#### [YOUR GOAL]
Give the listing lines below as a numbered list, from the line containing "[47, 84, 330, 444]" through the line containing "A: Crocheting.", skipping blank lines and leaving out the pictures.

Items listed in a dataset
* * * * * * *

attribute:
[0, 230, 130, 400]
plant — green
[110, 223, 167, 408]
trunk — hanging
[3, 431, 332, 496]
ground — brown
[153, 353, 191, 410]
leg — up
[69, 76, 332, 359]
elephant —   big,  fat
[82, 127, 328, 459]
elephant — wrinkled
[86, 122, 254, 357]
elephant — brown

* * * * * * *

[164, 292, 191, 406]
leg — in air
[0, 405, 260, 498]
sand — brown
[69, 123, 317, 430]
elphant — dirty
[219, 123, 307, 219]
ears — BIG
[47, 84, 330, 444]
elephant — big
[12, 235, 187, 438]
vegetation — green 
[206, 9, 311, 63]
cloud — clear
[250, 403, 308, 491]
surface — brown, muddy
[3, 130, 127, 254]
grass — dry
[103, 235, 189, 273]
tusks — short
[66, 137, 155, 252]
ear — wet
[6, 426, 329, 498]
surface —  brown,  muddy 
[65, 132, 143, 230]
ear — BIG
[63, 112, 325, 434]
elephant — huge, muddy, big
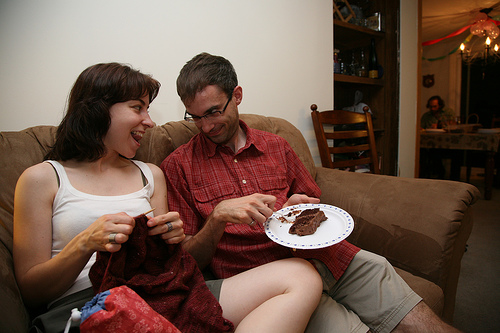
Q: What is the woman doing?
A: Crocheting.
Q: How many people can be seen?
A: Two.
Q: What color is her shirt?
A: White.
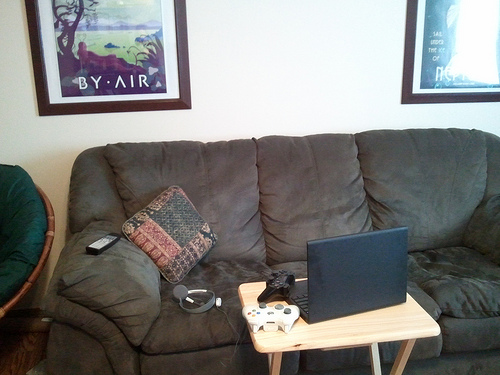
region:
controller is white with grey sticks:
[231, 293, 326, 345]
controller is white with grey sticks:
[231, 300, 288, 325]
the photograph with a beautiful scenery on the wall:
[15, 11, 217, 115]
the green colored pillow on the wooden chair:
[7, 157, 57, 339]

* * * * * * *

#### [TASK ANSWER]
1. [47, 84, 330, 444]
2. elephant — big
3. [12, 235, 187, 438]
4. vegetation — green 
5. [206, 9, 311, 63]
6. cloud — clear
7. [250, 403, 308, 491]
8. surface — brown, muddy
9. [3, 130, 127, 254]
10. grass — dry
11. [103, 235, 189, 273]
12. tusks — short
13. [66, 137, 155, 252]
14. ear — wet
15. [6, 426, 329, 498]
16. surface —  brown,  muddy 
17. [65, 132, 143, 230]
18. ear — BIG
19. [63, 112, 325, 434]
20. elephant — huge, muddy, big
21. Q: What is the woman doing?
22. A: Crocheting.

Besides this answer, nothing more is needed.